The whole-organ pressure-flow relation in resting rat skeletal muscle is examined for the flow of plasma. Due to the small size of the blood vessels in this organ, inertia and convective forces in the blood are negligible and viscous forces dominate. Direct measurements in the past have shown that skeletal muscle blood vessels are distensible. Theoretical formulations based on these measurements lead to a third order polynomial model for the pressure-flow relation. The purpose of the current study is to examine this relation experimentally in an isolated muscle organ. A high precision feedback controlled pump is used to perfuse artificial plasma into the vasodilated rat gracilis muscle. The results indicate that the pressure-flow curve in this tissue is nonlinear in the low flow region and almost linear at physiological flow rates, following closely the third order polynomial function. Vessel fixation with glutaraldehyde causes the curves to become linear at all pressures, indicating that vessel distention is the primary mechanism causing the nonlinearity. Furthermore, the resistance of the post-fixed tissue is determined by the pressure at which the fixative is perfused. At fixation pressures below 10 mmHg, the resistance is three times higher than in vessels fixed at normal physiological pressures. Dextran (229,000 Dalton) is used to obtain Newtonian perfusates at different viscosities. The pressure-flow relation is found to be linearly dependent on viscosity for all flow rates. Skeletal muscle has multiple arterial inflows.
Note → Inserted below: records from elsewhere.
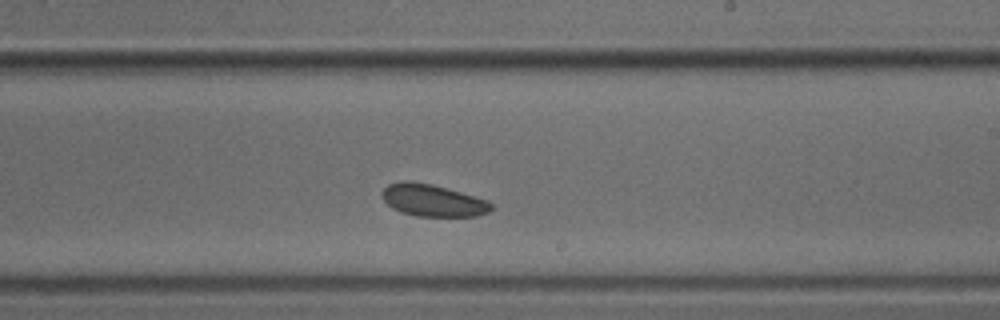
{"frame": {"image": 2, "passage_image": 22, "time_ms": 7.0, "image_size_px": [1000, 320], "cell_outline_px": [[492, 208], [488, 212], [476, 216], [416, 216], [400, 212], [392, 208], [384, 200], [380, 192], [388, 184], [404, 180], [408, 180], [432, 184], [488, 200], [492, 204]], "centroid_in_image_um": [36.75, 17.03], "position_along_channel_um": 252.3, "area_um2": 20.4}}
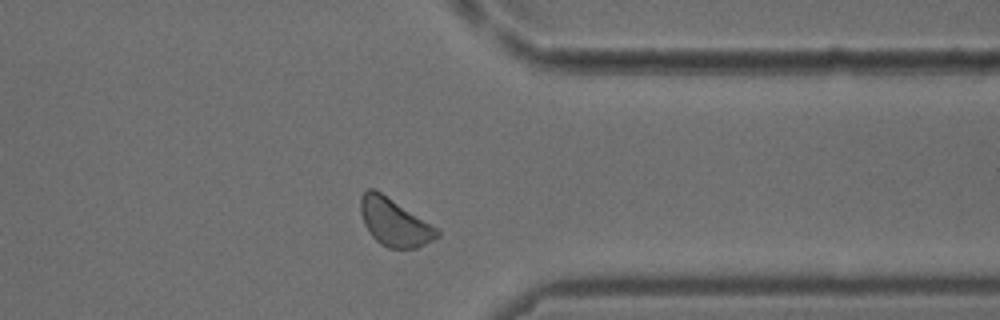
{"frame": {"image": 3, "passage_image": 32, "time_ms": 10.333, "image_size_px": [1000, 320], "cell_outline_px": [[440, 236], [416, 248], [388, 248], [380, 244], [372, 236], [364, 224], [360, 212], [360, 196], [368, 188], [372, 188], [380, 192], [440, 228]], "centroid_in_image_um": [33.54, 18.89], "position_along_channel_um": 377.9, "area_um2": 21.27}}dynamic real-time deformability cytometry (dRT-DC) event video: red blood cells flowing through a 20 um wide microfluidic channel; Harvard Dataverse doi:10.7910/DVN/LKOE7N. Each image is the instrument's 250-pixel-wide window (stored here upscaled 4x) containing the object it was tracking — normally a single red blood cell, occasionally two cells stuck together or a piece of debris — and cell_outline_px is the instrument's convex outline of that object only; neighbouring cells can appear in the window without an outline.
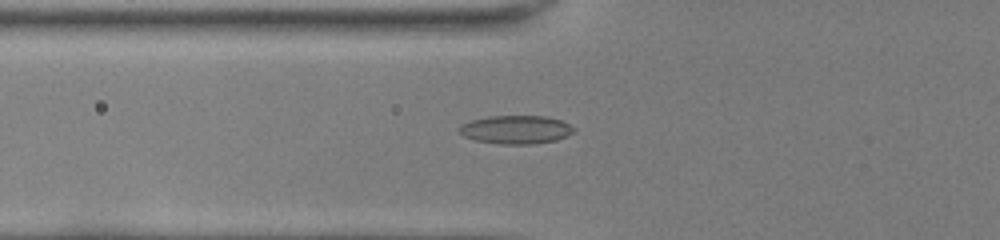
{"species": "common noctule bat (a hibernating species)", "species_latin": "Nyctalus noctula", "temperature_condition": "room temperature", "stored_images_in_passage": 36, "camera_frame_rate_fps": 3000, "um_per_image_px": 0.085, "animal": {"sex": "female", "body_mass_g": 22.0, "forearm_length_mm": 56.7}, "frame": {"image": 1, "passage_image": 5, "time_ms": 1.333, "image_size_px": [1000, 240], "cell_outline_px": [[576, 132], [556, 140], [532, 144], [500, 144], [476, 140], [464, 136], [460, 132], [460, 124], [472, 120], [492, 116], [544, 116], [560, 120], [576, 128]], "centroid_in_image_um": [43.89, 11.02], "position_along_channel_um": 81.9, "area_um2": 18.84}}
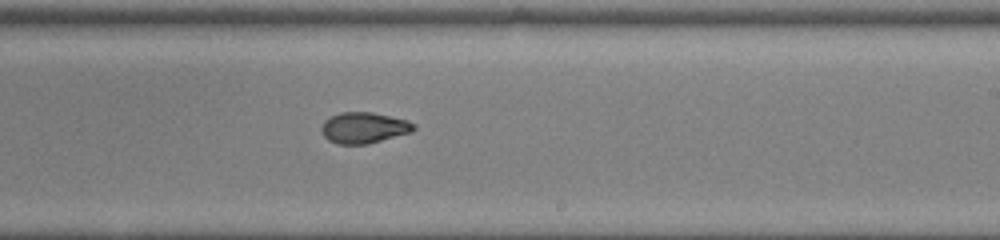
{"frame": {"image": 2, "passage_image": 18, "time_ms": 5.667, "image_size_px": [1000, 240], "cell_outline_px": [[416, 128], [412, 132], [368, 144], [340, 144], [328, 140], [324, 136], [320, 128], [324, 120], [328, 116], [340, 112], [372, 112], [408, 120], [416, 124]], "centroid_in_image_um": [30.93, 10.85], "position_along_channel_um": 258.1, "area_um2": 16.88}}
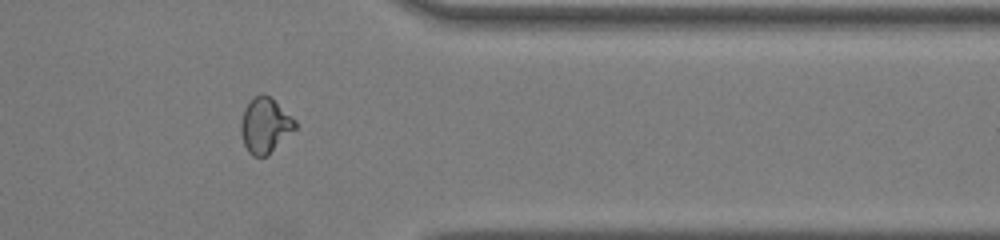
{"frame": {"image": 3, "passage_image": 28, "time_ms": 9.0, "image_size_px": [1000, 240], "cell_outline_px": [[296, 128], [268, 156], [252, 156], [248, 152], [244, 144], [240, 132], [240, 124], [244, 108], [248, 100], [252, 96], [260, 92], [268, 96], [296, 120]], "centroid_in_image_um": [22.5, 10.65], "position_along_channel_um": 388.9, "area_um2": 17.57}, "authors_computed_cell_mechanics": {"area_um2": 17.1955, "velocity_mm_per_s": 4.0647, "shape_relaxation_time_tau1_ms": 8.2668, "shape_relaxation_time_tau2_ms": 1.9283, "deformation_change_tau1": 0.2147, "deformation_change_tau2": 0.0712}}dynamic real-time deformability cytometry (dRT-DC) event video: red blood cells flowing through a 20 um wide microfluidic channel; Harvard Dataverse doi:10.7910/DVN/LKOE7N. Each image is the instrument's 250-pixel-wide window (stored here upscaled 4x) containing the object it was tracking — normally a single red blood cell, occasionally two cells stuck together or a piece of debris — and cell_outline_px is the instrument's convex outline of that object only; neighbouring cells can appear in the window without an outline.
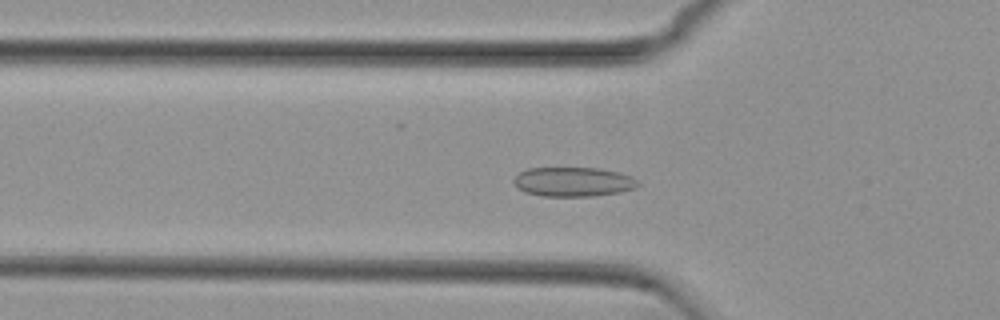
{"species": "common noctule bat (a hibernating species)", "species_latin": "Nyctalus noctula", "temperature_condition": "cold", "stored_images_in_passage": 55, "camera_frame_rate_fps": 3000, "um_per_image_px": 0.085, "animal": {"sex": "female", "body_mass_g": 29.2, "forearm_length_mm": 56.3}, "frame": {"image": 1, "passage_image": 18, "time_ms": 5.667, "image_size_px": [1000, 320], "cell_outline_px": [[640, 184], [636, 188], [620, 192], [592, 196], [544, 196], [524, 192], [516, 188], [512, 180], [520, 172], [528, 168], [600, 168], [620, 172], [632, 176]], "centroid_in_image_um": [48.73, 15.45], "position_along_channel_um": 77.1, "area_um2": 21.44}}
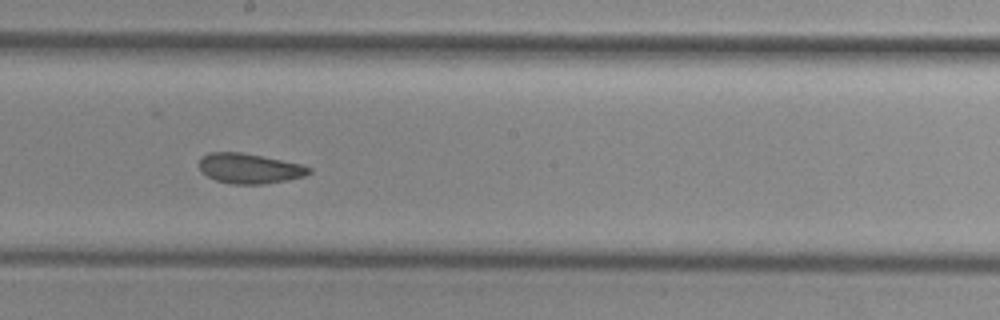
{"frame": {"image": 2, "passage_image": 30, "time_ms": 9.667, "image_size_px": [1000, 320], "cell_outline_px": [[312, 172], [304, 176], [288, 180], [264, 184], [232, 184], [216, 180], [208, 176], [200, 168], [200, 160], [208, 152], [240, 152], [300, 164], [312, 168]], "centroid_in_image_um": [21.23, 14.33], "position_along_channel_um": 227.0, "area_um2": 18.96}}
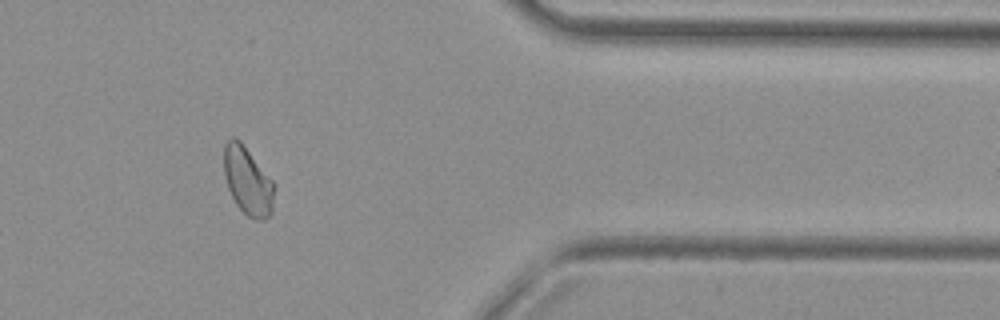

Separate perfusion of the two major arterial feeders in the rat gracilis muscle show that for low pressures the flow at each feeder is dependent on the pressure at the opposite feeder, whereas at normal pressures the flow becomes independent of the opposite feeder pressure. The hemodynamic resistance in plasma perfused vasodilated skeletal muscle depends on vessel distensibility, plasma viscosity, and can be closely modeled by a third order polynomial relation.